| ACTIVIDADES |
A – Reescribe del pasaje sobre los pregones todo lo que va desde "Un barrio no" hasta "llamado del vecino.", poniendo "vecindario" en lugar de "barrio".
B – Según el pasaje sobre los pregones, ¿por qué la ciudad que guarda estas voces protege un bien común? Contesta en una o dos oraciones.

| PASAJE SELECCIONADO |
....................

Pero la América que lo recibió no era muda. En los tianguis mesoamericanos, saturados de cuīcatl y declamaciones, la venta ya tenía música. De esa injertadura nació nuestra dulzura: ni mero grito ni pura aria, sino palabra rítmica que persuade con gracia. La aguadora, con paso de río doméstico, afinaba su promesa: “Agüita traigo del río, para lavar su ropita”. El vendedor de velas convertía la penumbra en rima: “Vendo velas y velitas para alumbrar la casita, vendo velas y velones para alumbrar los salones”. El lechero, madrugador y preciso, dejaba su tarjeta de amanecer en la puerta: “Soy el lechero y mucho madrugo”. La copla castellana encontró el pulso americano y la calle se volvió pentagrama.

Sociología de la voz: el tiempo sonoro del barrio

Un barrio no se entiende por lo que se ve, sino por cómo suena. El Ángelus suspende la prisa y enseña el signo de la cruz; la flauta del afilador —línea aguda que parece hilar la luz— abre filos y visitas; el vapor del camotero perfora la noche con su silbido de cobre; el organillo escolta como procesión con fuelle. La ciudad que guarda estas voces protege un bien común: el derecho a reconocerse sin pantalla en el llamado del vecino.

La mañana empieza en harina. Un repiqueteo breve en la esquina, y por encima del rumor de camiones asoma el jingle doméstico que el país entero reconoce: “El panadero con el pan”. La casa se despierta con trigo. Unos metros más adelante, la contraseña cortesana de la plaza: “¡Pásele, pásele, marchanta!”. La negociación se abre con urbanidad antigua: “Pásele, por preguntar no se cobra”. La confianza se afirma en promesa triple: “¡Bueno, bonito y barato! ¿Qué va a llevar?”. Y, cuando la timidez asoma, una invitación que barre el polvo del umbral: “Pásele a lo barrido”.

....................

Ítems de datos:
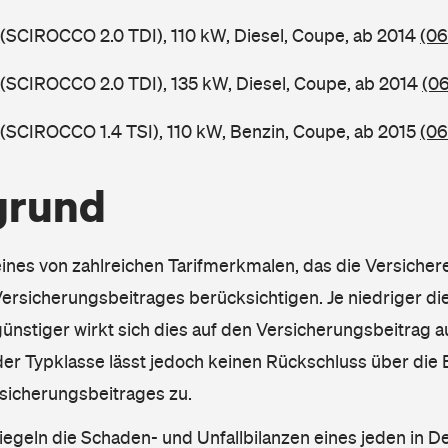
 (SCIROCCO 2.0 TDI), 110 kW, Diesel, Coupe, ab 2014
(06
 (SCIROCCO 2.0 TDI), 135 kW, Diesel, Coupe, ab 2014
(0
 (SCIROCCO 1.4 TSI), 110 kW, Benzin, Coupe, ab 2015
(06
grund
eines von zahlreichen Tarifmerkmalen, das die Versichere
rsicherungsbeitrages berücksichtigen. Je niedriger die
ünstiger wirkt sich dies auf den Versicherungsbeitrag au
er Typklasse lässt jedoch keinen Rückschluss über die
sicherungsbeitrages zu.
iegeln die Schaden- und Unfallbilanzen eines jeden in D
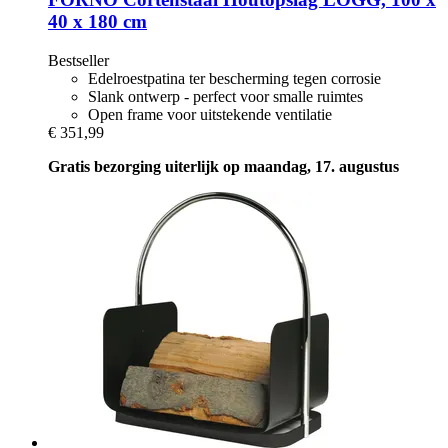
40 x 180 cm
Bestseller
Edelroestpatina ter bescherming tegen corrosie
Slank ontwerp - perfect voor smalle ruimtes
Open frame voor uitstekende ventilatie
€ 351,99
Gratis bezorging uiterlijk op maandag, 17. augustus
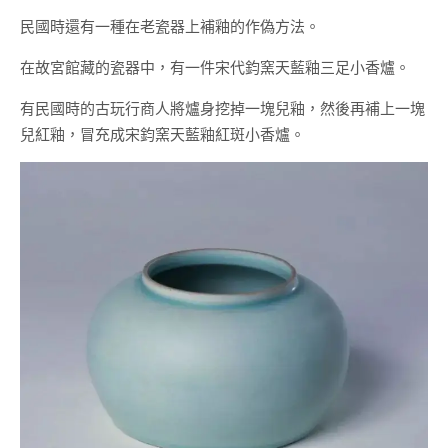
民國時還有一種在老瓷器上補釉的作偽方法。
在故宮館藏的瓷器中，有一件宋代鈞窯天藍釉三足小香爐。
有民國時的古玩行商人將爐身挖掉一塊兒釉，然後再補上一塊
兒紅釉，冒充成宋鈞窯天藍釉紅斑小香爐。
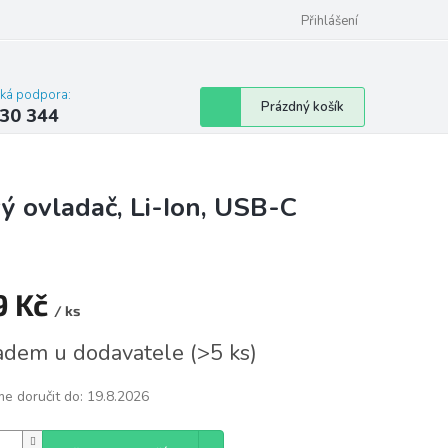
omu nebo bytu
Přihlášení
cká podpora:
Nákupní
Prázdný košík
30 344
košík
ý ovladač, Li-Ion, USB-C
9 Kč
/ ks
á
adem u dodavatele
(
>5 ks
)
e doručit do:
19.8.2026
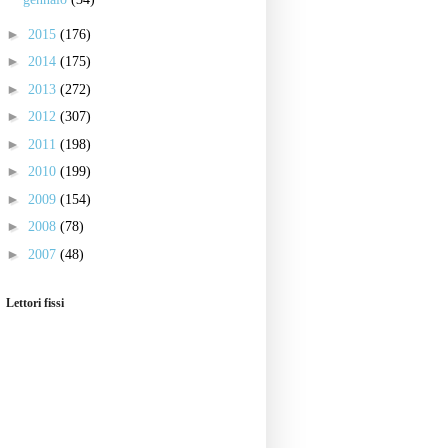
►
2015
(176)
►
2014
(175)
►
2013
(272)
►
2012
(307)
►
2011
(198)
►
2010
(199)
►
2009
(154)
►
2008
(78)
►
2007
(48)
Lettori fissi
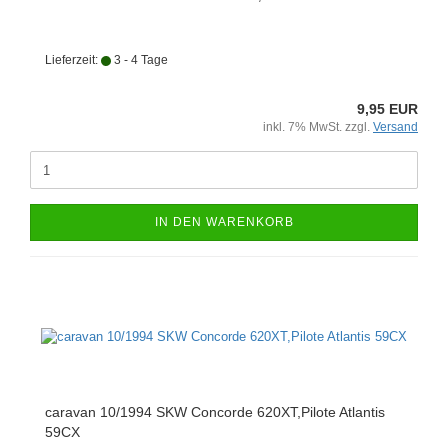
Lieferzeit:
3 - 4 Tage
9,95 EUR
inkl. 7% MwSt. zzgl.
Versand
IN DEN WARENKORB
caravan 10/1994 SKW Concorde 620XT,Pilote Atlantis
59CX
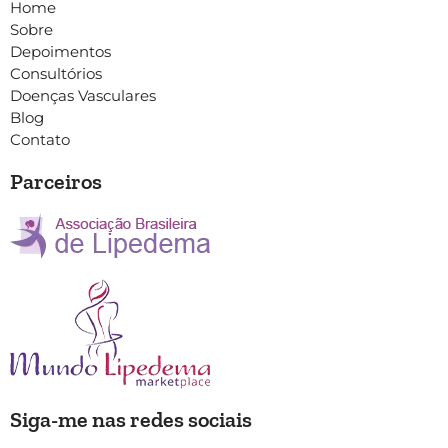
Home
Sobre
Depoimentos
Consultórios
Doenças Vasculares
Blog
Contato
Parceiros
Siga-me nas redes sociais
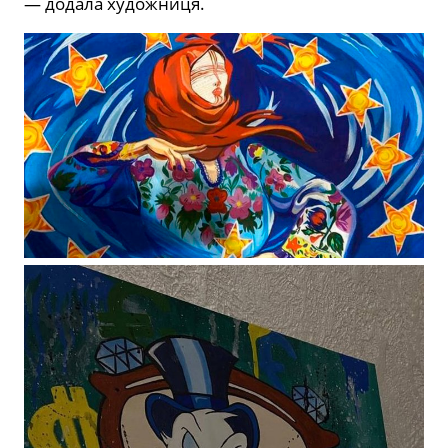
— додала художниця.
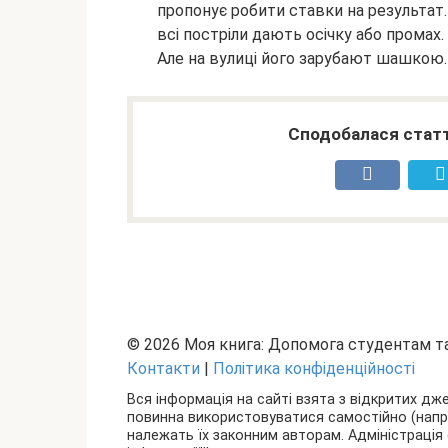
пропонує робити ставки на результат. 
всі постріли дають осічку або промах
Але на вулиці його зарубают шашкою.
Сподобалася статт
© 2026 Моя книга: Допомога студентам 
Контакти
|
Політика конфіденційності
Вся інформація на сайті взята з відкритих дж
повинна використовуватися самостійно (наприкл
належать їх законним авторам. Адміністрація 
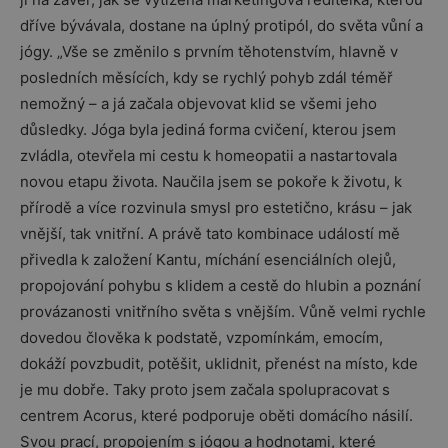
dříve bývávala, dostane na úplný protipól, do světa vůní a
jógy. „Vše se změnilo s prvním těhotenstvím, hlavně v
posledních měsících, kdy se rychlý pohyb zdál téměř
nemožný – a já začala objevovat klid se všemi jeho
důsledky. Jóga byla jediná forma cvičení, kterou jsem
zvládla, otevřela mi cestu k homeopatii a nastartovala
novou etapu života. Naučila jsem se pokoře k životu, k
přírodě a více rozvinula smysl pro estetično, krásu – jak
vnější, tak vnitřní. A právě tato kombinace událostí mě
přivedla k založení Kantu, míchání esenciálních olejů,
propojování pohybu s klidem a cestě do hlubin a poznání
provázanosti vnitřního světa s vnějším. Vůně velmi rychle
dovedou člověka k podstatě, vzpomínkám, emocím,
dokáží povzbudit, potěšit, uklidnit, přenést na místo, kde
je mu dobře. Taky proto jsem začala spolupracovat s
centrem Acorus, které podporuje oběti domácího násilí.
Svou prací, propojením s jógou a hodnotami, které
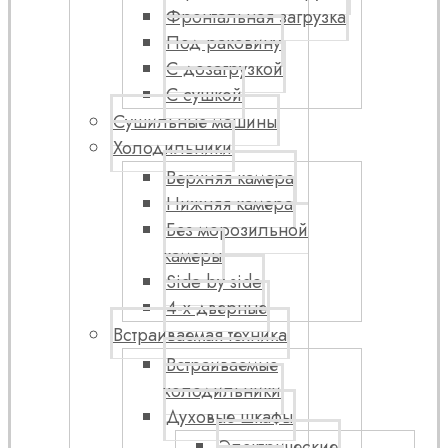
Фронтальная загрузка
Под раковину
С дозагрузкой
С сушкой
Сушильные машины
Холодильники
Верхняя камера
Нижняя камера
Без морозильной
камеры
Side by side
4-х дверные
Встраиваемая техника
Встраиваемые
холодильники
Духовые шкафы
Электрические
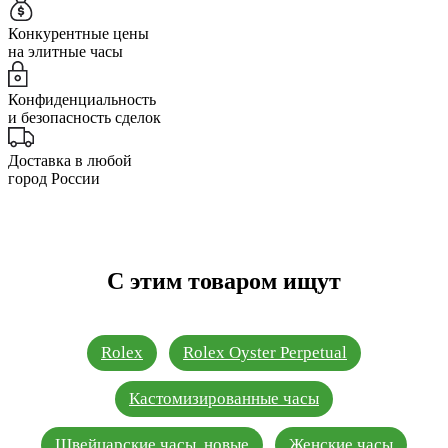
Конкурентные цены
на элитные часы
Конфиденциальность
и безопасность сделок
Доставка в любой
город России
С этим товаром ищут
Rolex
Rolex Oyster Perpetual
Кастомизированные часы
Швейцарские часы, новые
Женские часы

....................

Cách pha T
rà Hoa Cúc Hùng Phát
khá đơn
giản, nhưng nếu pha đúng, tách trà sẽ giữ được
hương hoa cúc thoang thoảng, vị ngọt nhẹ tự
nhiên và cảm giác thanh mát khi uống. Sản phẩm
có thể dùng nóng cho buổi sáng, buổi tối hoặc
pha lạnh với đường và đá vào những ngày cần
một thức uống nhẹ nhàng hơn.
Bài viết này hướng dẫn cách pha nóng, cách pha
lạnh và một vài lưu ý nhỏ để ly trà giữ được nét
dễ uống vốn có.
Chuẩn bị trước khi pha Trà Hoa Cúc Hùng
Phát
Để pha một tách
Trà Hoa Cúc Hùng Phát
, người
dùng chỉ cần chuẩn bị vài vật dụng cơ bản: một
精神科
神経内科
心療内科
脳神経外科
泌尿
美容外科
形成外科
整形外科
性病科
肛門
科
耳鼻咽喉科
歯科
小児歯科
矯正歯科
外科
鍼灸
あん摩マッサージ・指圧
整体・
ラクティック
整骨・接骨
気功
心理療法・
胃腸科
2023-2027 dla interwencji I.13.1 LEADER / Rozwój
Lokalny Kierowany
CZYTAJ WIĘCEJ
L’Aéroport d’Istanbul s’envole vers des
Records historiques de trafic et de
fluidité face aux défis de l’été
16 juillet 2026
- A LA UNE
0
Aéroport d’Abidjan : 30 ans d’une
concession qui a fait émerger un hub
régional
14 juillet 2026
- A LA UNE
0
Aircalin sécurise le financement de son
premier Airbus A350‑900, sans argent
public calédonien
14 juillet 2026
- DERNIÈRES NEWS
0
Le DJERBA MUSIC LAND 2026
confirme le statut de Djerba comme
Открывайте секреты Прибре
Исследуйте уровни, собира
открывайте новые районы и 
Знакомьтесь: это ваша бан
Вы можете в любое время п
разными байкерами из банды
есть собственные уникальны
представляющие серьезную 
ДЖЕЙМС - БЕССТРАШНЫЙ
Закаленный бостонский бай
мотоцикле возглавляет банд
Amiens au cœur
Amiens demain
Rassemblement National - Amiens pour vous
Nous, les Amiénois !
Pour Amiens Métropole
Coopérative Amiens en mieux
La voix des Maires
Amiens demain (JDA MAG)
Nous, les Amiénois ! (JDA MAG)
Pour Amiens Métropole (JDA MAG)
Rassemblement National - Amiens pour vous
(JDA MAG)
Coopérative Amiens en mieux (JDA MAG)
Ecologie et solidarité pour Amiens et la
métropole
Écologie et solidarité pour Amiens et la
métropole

....................

| SOLUCIONES |
A –
Un vecindario no se entiende por lo que se ve, sino por cómo suena. El Ángelus suspende la prisa y enseña el signo de la cruz; la flauta del afilador —línea aguda que parece hilar la luz— abre filos y visitas; el vapor del camotero perfora la noche con su silbido de cobre; el organillo escolta como procesión con fuelle. La ciudad que guarda estas voces protege un bien común: el derecho a reconocerse sin pantalla en el llamado del vecino.

B – Porque, al conservar esas voces, preserva el derecho a reconocerse sin pantalla en el llamado del vecino.